§ **TEXT PROVIDED**:
::::

Finding out random numbers in Kotlin

Introduction :

We have a couple of different ways to generate random numbers in Java. Starting from Kotlin 1.3, one new package kotlin.random was introduced for a pseudo-random generation. So, if your project is using 1.3 or later Kotlin version, you can use this package.

In this post, I will mainly show you a couple of different methods to generate random numbers. If you get confused about which one to prefer, just use kotlin.random.

Using java.util.Random :

java.util package provides one class called Random to create random numbers. To use this class on Kotlin, import it :

import java.util.Random

and, use it like below :

print(Random().nextInt(20))

Here, the parameter 20 is optional. It is called bound. This is the upper bound of random numbers. It will create one random number between 0(inclusive) and 20(exclusive). This value should always be positive.

::::

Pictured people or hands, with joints
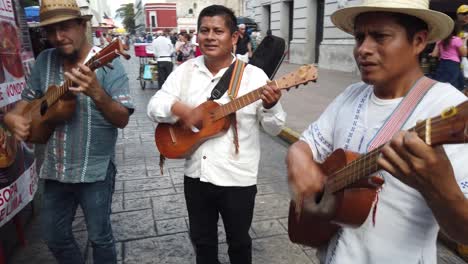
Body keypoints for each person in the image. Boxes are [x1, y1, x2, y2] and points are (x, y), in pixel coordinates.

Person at [286, 1, 468, 263]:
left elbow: (463, 233)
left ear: (418, 41)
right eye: (360, 37)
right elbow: (307, 143)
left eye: (380, 36)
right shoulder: (350, 94)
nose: (363, 49)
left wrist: (440, 187)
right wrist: (299, 159)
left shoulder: (447, 107)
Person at [147, 5, 286, 264]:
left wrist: (270, 105)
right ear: (197, 35)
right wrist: (179, 109)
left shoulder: (254, 77)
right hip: (196, 176)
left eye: (218, 31)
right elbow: (154, 105)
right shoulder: (185, 71)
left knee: (240, 243)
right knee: (202, 242)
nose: (210, 37)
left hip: (237, 179)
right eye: (204, 30)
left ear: (234, 38)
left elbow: (275, 127)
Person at [3, 0, 134, 263]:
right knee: (54, 236)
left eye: (65, 28)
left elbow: (122, 119)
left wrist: (97, 93)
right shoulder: (44, 60)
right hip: (55, 170)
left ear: (82, 26)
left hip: (95, 170)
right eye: (50, 31)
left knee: (100, 237)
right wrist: (12, 117)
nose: (58, 37)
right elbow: (26, 103)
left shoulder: (108, 62)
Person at [430, 22, 467, 90]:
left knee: (443, 86)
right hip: (453, 65)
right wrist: (464, 42)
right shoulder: (456, 40)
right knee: (454, 87)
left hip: (442, 64)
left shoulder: (441, 39)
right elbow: (464, 53)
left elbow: (434, 54)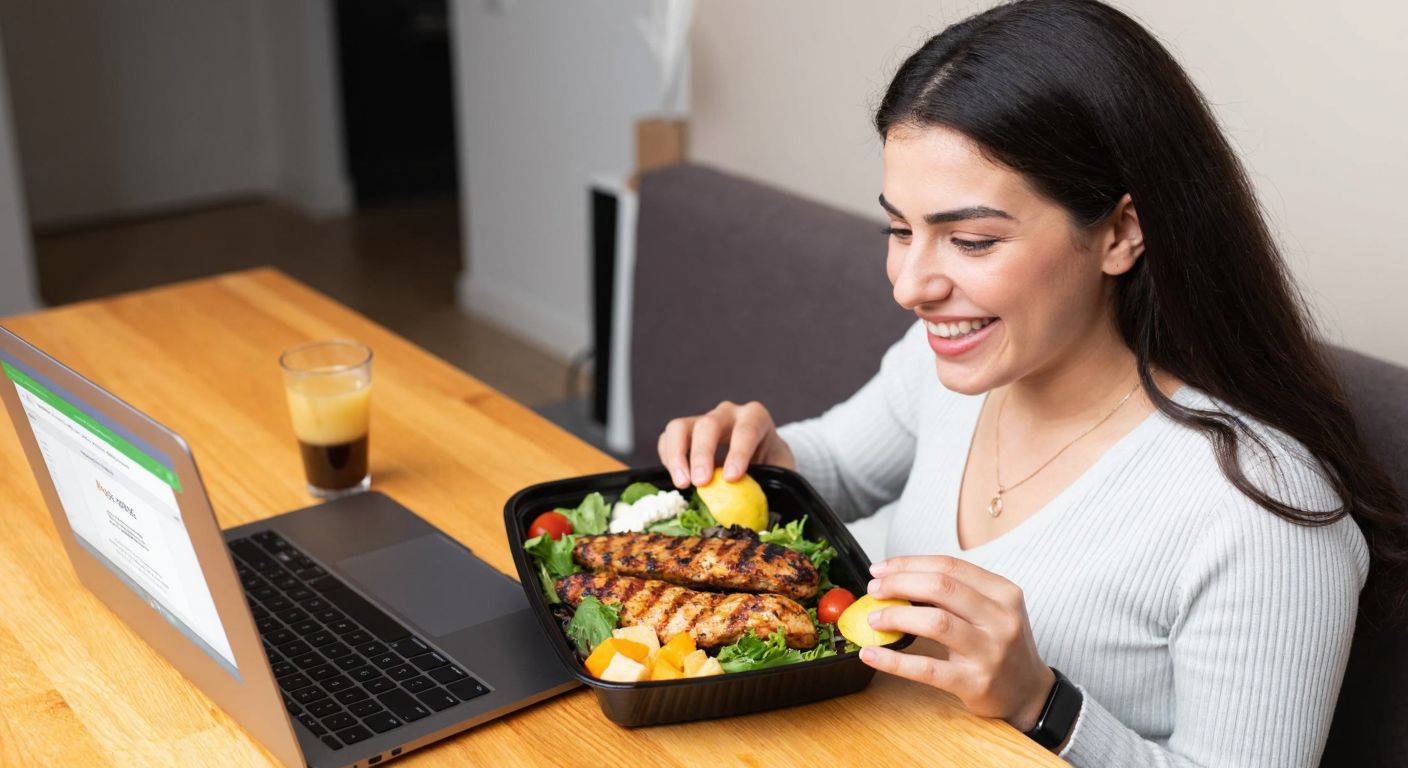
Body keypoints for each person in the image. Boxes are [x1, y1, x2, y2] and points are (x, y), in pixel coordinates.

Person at [655, 1, 1406, 765]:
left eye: (972, 240)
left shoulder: (1263, 511)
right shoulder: (951, 362)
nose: (910, 285)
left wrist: (1043, 702)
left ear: (1119, 233)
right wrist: (756, 454)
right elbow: (839, 469)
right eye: (899, 230)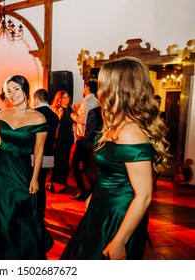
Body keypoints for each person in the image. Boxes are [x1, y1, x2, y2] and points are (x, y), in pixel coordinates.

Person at [61, 56, 170, 260]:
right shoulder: (116, 123)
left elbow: (144, 196)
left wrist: (119, 240)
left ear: (120, 87)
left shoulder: (130, 131)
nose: (100, 91)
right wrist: (96, 195)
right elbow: (113, 170)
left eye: (104, 84)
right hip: (103, 206)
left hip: (119, 215)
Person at [0, 75, 54, 260]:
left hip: (21, 172)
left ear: (25, 89)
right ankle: (6, 255)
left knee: (21, 215)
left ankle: (27, 255)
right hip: (0, 169)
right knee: (4, 215)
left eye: (16, 89)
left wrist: (35, 178)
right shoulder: (2, 114)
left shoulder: (38, 118)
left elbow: (39, 151)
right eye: (8, 91)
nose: (12, 94)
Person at [69, 81, 99, 201]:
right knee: (87, 165)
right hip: (91, 137)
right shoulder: (96, 100)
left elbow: (84, 119)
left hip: (83, 137)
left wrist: (73, 115)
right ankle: (92, 190)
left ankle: (82, 191)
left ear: (87, 87)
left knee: (74, 163)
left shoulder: (86, 101)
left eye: (84, 86)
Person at [33, 88, 59, 218]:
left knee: (32, 182)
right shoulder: (54, 116)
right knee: (41, 183)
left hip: (34, 154)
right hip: (48, 153)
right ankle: (41, 211)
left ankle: (34, 211)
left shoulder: (34, 113)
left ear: (36, 99)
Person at [47, 90, 75, 193]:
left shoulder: (70, 109)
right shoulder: (58, 109)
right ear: (60, 99)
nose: (67, 99)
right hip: (60, 137)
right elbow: (54, 124)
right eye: (64, 97)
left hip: (68, 137)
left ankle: (62, 179)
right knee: (58, 160)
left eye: (68, 97)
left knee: (65, 160)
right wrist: (59, 115)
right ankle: (52, 181)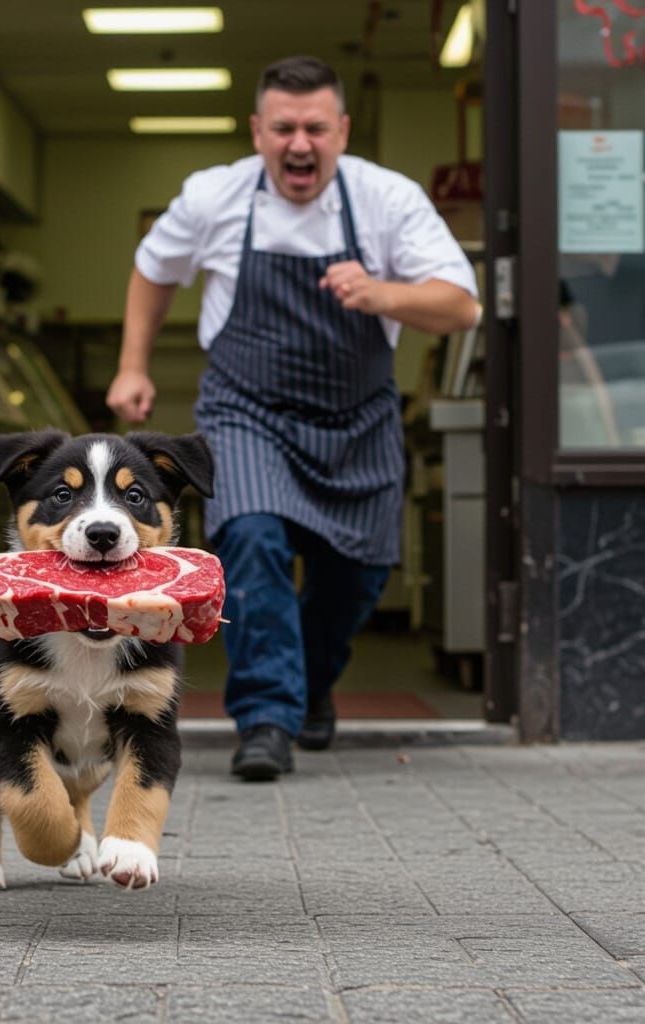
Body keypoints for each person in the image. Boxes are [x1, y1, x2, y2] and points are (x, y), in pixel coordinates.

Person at [105, 55, 481, 781]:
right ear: (258, 131)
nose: (298, 144)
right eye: (283, 129)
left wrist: (383, 294)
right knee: (251, 538)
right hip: (247, 409)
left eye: (315, 128)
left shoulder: (387, 200)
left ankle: (306, 680)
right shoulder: (215, 196)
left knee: (360, 573)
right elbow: (154, 269)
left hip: (357, 417)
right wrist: (132, 364)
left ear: (341, 131)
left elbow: (460, 303)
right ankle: (268, 719)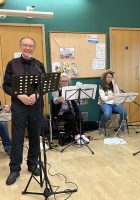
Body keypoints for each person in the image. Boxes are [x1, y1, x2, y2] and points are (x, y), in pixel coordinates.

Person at [3, 37, 46, 185]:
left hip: (36, 106)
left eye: (31, 46)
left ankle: (33, 164)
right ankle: (14, 169)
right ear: (20, 46)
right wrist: (18, 95)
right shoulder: (11, 64)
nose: (28, 48)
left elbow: (45, 85)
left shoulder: (39, 64)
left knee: (35, 135)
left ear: (34, 48)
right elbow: (6, 86)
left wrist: (37, 94)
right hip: (19, 106)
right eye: (25, 45)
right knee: (18, 137)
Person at [52, 73, 89, 144]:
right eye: (62, 81)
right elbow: (54, 101)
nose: (64, 83)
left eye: (66, 81)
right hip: (62, 111)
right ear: (59, 82)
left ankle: (82, 134)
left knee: (79, 116)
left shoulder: (71, 89)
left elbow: (77, 102)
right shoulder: (56, 90)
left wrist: (79, 97)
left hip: (72, 108)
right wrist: (59, 99)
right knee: (71, 118)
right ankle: (76, 135)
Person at [98, 70, 128, 136]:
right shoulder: (101, 86)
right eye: (108, 77)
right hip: (105, 104)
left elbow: (117, 94)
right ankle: (101, 127)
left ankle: (120, 128)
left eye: (111, 77)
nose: (109, 78)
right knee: (107, 114)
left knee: (124, 112)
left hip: (115, 103)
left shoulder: (115, 85)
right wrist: (110, 97)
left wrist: (114, 84)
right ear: (105, 78)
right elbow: (103, 98)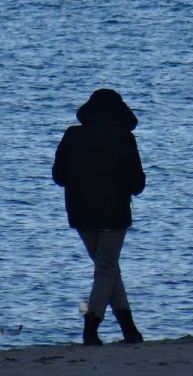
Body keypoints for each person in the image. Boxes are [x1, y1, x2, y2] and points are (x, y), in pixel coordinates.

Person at [53, 89, 147, 346]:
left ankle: (130, 329)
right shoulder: (124, 138)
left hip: (81, 214)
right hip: (115, 215)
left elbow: (59, 176)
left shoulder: (72, 135)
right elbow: (137, 184)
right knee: (106, 269)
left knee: (107, 269)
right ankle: (91, 328)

::::

§ **BRIEF**: Retype the part of the text on random numbers in Kotlin starting at "java.util package provides" and ending at "print(Random().nextInt(20))". None of the lines is needed.

§ **ANSWER TO THIS TASK**:
java.util package provides one class called Random to create random numbers. To use this class on Kotlin, import it :

import java.util.Random

and, use it like below :

print(Random().nextInt(20))